▶ _Problem details_
What is the number of lines in the data below that contain "Andy"? Answer with that number and no other words.

[Opening Supplied records section]

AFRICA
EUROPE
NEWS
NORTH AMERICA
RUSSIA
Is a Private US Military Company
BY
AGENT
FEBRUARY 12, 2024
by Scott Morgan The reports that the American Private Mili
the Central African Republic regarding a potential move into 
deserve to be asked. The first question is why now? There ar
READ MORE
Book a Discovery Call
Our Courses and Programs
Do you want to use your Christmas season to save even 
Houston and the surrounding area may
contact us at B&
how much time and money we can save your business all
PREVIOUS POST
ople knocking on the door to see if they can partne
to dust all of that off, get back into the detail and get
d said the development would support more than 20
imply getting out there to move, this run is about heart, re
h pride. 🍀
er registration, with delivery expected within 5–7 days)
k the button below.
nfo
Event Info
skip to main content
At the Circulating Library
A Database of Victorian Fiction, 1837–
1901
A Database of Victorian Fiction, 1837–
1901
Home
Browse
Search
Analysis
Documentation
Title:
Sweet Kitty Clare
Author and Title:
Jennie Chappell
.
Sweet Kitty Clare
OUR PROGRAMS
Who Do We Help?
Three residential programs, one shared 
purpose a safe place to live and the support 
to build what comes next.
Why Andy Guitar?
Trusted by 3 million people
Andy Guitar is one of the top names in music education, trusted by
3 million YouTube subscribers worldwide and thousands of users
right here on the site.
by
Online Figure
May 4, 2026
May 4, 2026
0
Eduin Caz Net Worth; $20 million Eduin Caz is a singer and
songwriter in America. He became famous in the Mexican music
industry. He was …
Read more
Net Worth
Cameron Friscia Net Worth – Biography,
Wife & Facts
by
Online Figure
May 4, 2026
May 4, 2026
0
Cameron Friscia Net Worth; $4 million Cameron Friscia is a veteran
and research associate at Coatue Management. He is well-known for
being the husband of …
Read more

[Closing Supplied records section]

▶ _Exercise answer_
2